Xi, 34, is a deputy to the Ninth National People’s Congress (NPC) which was in session in Beijing on March 5-15. She has served as president of the Blind People Massage School of Wuhu, in central China’s Anhui Province for 16 years running. The school enrolls blind students from all over the country.

So far, the school admits 100-odd students per year, with 28 professional teachers, all college graduates. Over the past years, the school has turned out 600 graduates.

The school, established by Xi’s father Xi Manqiao in 1979, is the only private school of its kind in China. Xi Manqiao was himself blind. He discovered that massage was one of the most suitable careers for the blind since they have a relatively sharper sense of touch and hearing. To teach them working skills and make a living by themselves, he built this school with almost all his savings.

China has a total of 9 million blind people, mostly living in rural areas, and Anhui Province has about 450,000. Since some federations of the blind have been set up in China, more care and support have been given. Yet, there are still difficulties for the disabled to get access to schooling, let alone to work, Xi said.

To build up their confidence, equip them with knowledge, and help them integrated into society, Xi Weijing said she would strive to turn her school into a first-class one in China. Being blind didn’t mean that they were denied with happiness, fulfillment and a meaningful life.

Xi quit her job to take over the school in 1994 after her father’s death, although she had an opportunity for further study abroad. Her choice was not understood by her friends and relatives. Her deep care for the blind had guided her and she said she would never regret about her decision.

One of her girl students, Wang Yuanyuan, is from Wuhu City. Because of her blindness, the girl had had little love from her parents, both laid-off workers. Even worse, the unfortunate girl had been scaled by boiling water when she was only three. Since her grandparents sent her to Xi’s school in 2000, Xi has exempted her tuition fee and showed her great care and love. Now smile was back to Yuanyuan’s face.

Her students must finish 25 courses within three years. Beside language and other regular school classes, the school offers quality and personality cultivation course to help students build up their confidence, self-esteem, self-improvement, and the ability for self-support. Some blind students had even attempted suicide after losing their sight. Xi had helped them stand up again.

Xi has received many letters of thanks from her former students, most of whom have now run massage clinics by themselves. This greatly strengthened her determination to work even harder for the blind in the future. Instead of calling her President Xi, her students prefer to call her Sister Weijing.

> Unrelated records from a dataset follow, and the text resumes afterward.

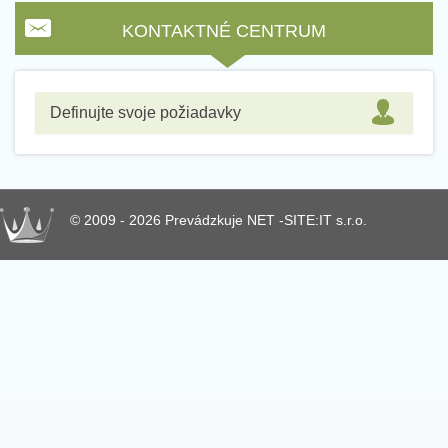
KONTAKTNÉ CENTRUM
Definujte svoje požiadavky
© 2009 - 2026 Prevádzkuje NET -SITE:IT s.r.o.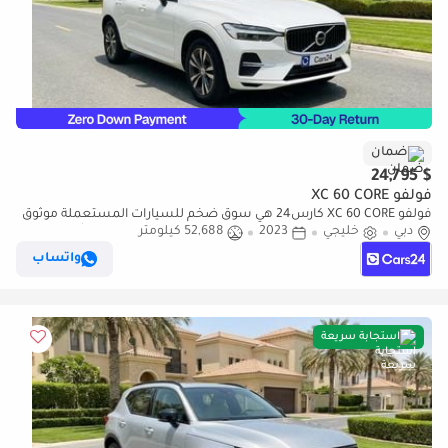
ضمان
$ 24,795
فولفو XC 60 CORE
فولفو XC 60 CORE كارس24 هي سوق ضخم للسيارات المستعملة موثوق
دبي
خليجي
2023
52,688 كيلومتر
ومضمون ٪كارس24 هي سوق ضخم للسيارات المستعملة موثوق
ومضمون
واتساب
استجابة سريعة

When mentioning a letter she received recently, Xi said she was so happy at learning a former student had done so well in running two clinics in south China with many blind employees.

Xi’s work has been warmly acclaimed by many other people. Among them was Chairman of the Coordination Commission for the Blind in Hong Kong, who, after a visit in 1996, allocated funds to improve classrooms conditions, teaching facilities and help diligent, poor students finish their schooling. The school also receives supports from local government.

The country’s emphasis on social undertaking would tremendously help the disabled persons, said Xi. In addition, President Jiang Zemin also called for running the country in accordance with law and morality, which will also push this undertaking.